No affiliated to Hibernain by the way...


----------



## comanche (11 Oct 2006)

if you get insurance thru the AA (broker) you can get breakdown assist at a reduced price. Make sure that your insurance doesn't include breakdown cover already.


----------



## Humpback (11 Oct 2006)

FBD offer it as part of their policy as well.


----------



## Karl Grabe (11 Oct 2006)

I should have been a bit clearer - breakdown cover abroad.
There's the AA 5 star which seems expensive and europassist don't seem to deal ouside the "UK area". An email from Europassist mentioned two companies: 
Prestige             0494371505, Jardines            01  1026000 

Just wondering if anyone has had experience with these or others.


----------



## comanche (11 Oct 2006)

some domestic policies will cover you for a certain abroad with having to take extra protection...


----------



## vipera1 (30 Nov 2006)

Hi Karl,

I was insured twice with AA 5 star abroad. And I broke down both times !!. The AA were simply a nightmare to deal with *both* times. 
Look at alternatives if possible.

I am an ordinary punter, with *no *connection with any motoring, insurance or press company.


----------



## Jonathan H (4 Dec 2006)

some travel insurance companies include european motor assist.


----------



## huskerdu (5 Dec 2006)

I found RAC cheaper than the AA for vehicle breakdown abroad for my car.  
It can depend on the age of your car, however. Both have higher rates for
older cars, but the cut off point is different. I have an 7 year car, and 
the RAC only load the price for 8 year old cars. 
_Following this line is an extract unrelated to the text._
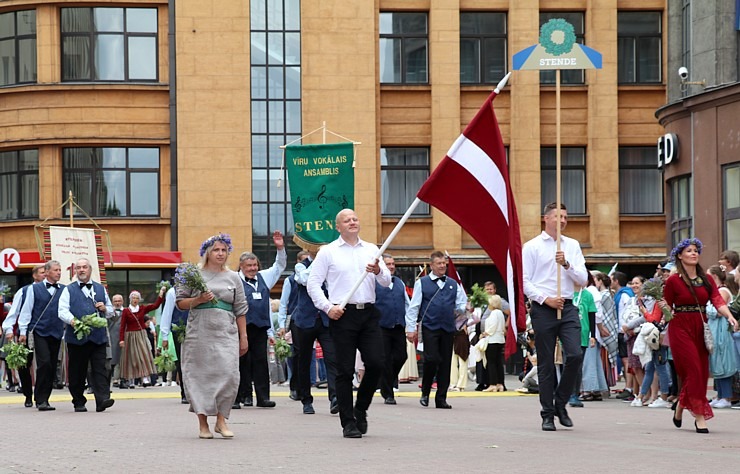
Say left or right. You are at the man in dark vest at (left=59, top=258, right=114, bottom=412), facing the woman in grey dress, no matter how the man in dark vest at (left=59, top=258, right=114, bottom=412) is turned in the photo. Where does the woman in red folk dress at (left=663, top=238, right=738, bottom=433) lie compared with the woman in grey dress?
left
Can't comment on the service, as I didn't have to use it, thankfully.


----------



## Omega (9 Jan 2007)

Cornmarket offer an annual family policy - including European Motoring Cover (which is normally quite expensive in its own right) - for euro 73. This is by far he best value I've seen. I had cover with them for 2006, though I did not have a claim, so I don't know what they're like on that front.


----------



## CollyD (28 Mar 2007)

Would it not be cheaper to just rent a car over there for 30/40 Euro a day which would include break down cover?


----------



## bond-007 (28 Mar 2007)

vipera1 said:


> Hi Karl,
> 
> I was insured twice with AA 5 star abroad. And I broke down both times !!. The AA were simply a nightmare to deal with *both* times.
> Look at alternatives if possible.
> ...


Also the AA have a condition that if the cost of repairs/towing/returning the car home is more than the value of the car they simply won't do it. A real kick in the teeth for older car owners who must pay an increased premium to begin with.


----------



## bacchus (29 Mar 2007)

It may be provided by the car manufacturer if your car is less than 3 year old/100k kms, or if you have taken an extended warranty otherwise


----------